Well, I can't help it. It was so easy to bake, especially if kids wants to help out and to mess around the kitchen. They like to eat it too, since I baked it into petite individual servings (cupcake kinda thingy).
I made Oreo cheesecake, but I also tried something new - rum and raisin cheesecake (well I had some brandy soaked mixed fruits that could do with some using up!).
Base recipe for the Cheese cake filling
1. 16 oz/ 500g/ 2 blocks cream cheese (I used Philadelphia - full fat)
2. 2/3 cup sugar
3. 3 eggs
4. 2 teaspoon vanilla extract
5. lots of oreo cookies
For the Cheese cake base - 1 oreo cookie (it fitted my baking cups perfectly - 1.75 inch diameter)
Method
1. Preheat oven to 150 C.
2. Get the cheese to room temperature, or zap it in the microwave for 1 min (high) straight from the fridge.
3. Beat cheese and sugar till smooth, about 2 to 3 minutes.
4. Add 1 egg at a time and beat till well combined after the addition of each egg.
5. Add vanilla extract and beat till well combine.
6. Crush some oreo cookies - coarsely and not finely, else your cheesecake becomes somewhat greyish!
7. Add the crushed oreo cookies to the batter and stir just a few times to stir in the cookie crumbs.

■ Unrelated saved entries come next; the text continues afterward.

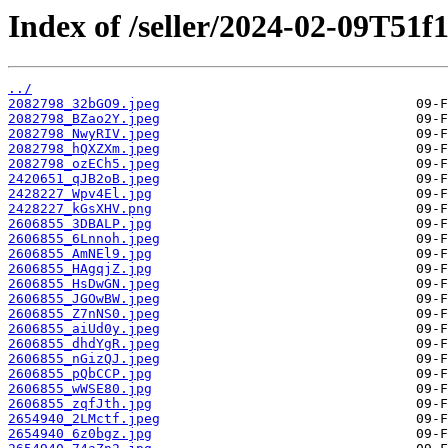
Index of /seller/2024-02-09T51f
../
2082798_32bGO9.jpeg
2082798_BZao2Y.jpeg
2082798_NwyRIV.jpeg
2082798_hQXZXm.jpeg
2082798_ozECh5.jpeg
2420651_qJB2oB.jpeg
2428227_Wpv4El.jpg
2428227_kGsXHV.png
2606855_3DBALP.jpg
2606855_6Lnnoh.jpeg
2606855_AmNEl9.jpg
2606855_HAgqjZ.jpg
2606855_HsDwGN.jpeg
2606855_JGOwBW.jpeg
2606855_Z7nNS0.jpeg
2606855_aiUd0y.jpeg
2606855_dhdYgR.jpeg
2606855_nGizQJ.jpeg
2606855_pQbCCP.jpg
2606855_wWSE80.jpg
2606855_zqfJth.jpg
2654940_2LMctf.jpeg
2654940_6z0bgz.jpg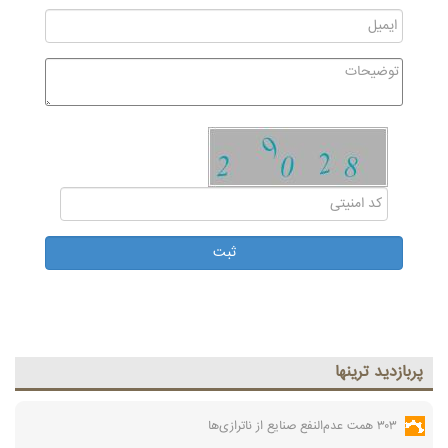
پربازديد ترينها
۳۰۳ همت عدم‌النفع صنایع از ناترازی‌ها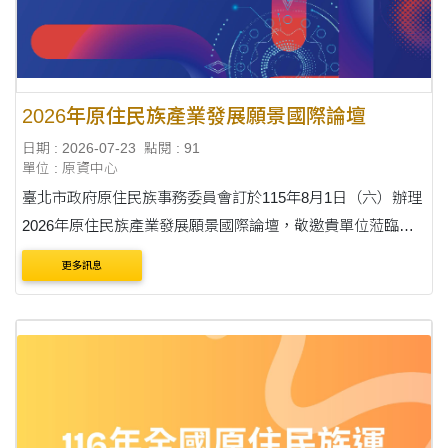
2026年原住民族產業發展願景國際論壇
日期 : 2026-07-23
點閱 : 91
單位 : 原資中心
臺北市政府原住民族事務委員會訂於115年8月1日（六）辦理
2026年原住民族產業發展願景國際論壇，敬邀貴單位蒞臨出
席並協助宣導， 詳如說明，請查照。
更多訊息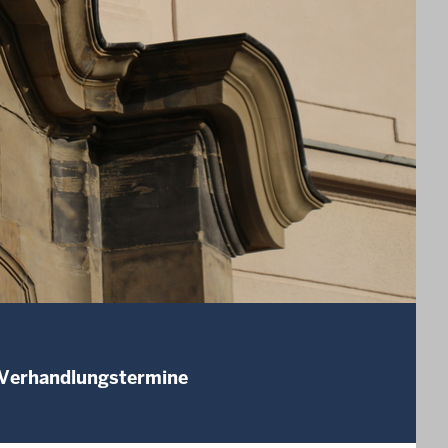
 Verhandlungstermine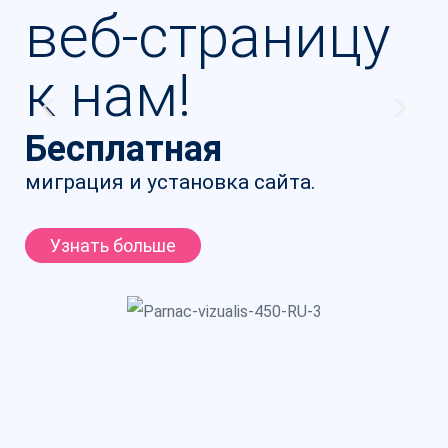
и
веб‑страницу
в
к нам!
на
Бесплатная
миграция и установка сайта.
Узнать больше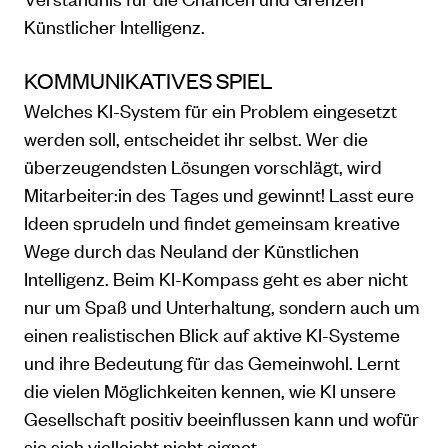
Künstlicher Intelligenz.
KOMMUNIKATIVES SPIEL
Welches KI-System für ein Problem eingesetzt
werden soll, entscheidet ihr selbst. Wer die
überzeugendsten Lösungen vorschlägt, wird
Mitarbeiter:in des Tages und gewinnt! Lasst eure
Ideen sprudeln und findet gemeinsam kreative
Wege durch das Neuland der Künstlichen
Intelligenz. Beim KI-Kompass geht es aber nicht
nur um Spaß und Unterhaltung, sondern auch um
einen realistischen Blick auf aktive KI-Systeme
und ihre Bedeutung für das Gemeinwohl. Lernt
die vielen Möglichkeiten kennen, wie KI unsere
Gesellschaft positiv beeinflussen kann und wofür
sie sich vielleicht nicht eignet.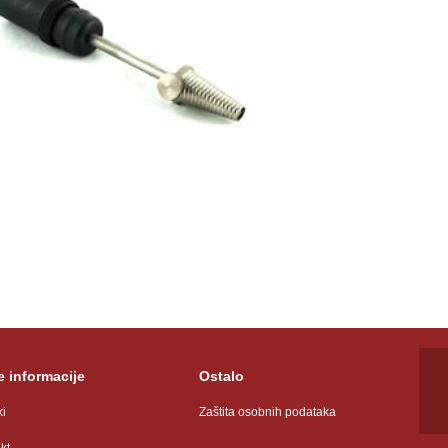
 informacije
Ostalo
ki
Zaštita osobnih podataka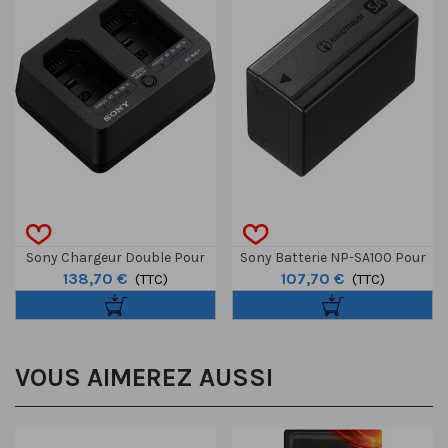
Sony Chargeur Double Pour
Sony Batterie NP-SA100 Pour
138,70 €
107,70 €
Batterie NP-SA100
(TTC)
Alpha 7R VI
(TTC)
VOUS AIMEREZ AUSSI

8. Place an oreo cookie at the base of each cup and then pour the cheesecake filling till 0.5 cm from the top.
9. Bake for about 20 to 25 minutes (centre should still be slightly jiggly when you remove it.
10. Cool and then keep it in the fridge. It taste better when eaten cold.
Makes about 30 to 35 mini cheesecakes.
Rum & Raisin Cheesecake variation
Instead of adding crushed oreo cookies to the cheesecake filling batter, finely chopped 200g bar of rum and raisin chocolate bar and add it into the batter, together with a teaspoon of rum flavouring. You are welcome to add more raisins/ fruits to the batter. I have already a new "design" in my mind and once tested and approved, I'll post up the recipe!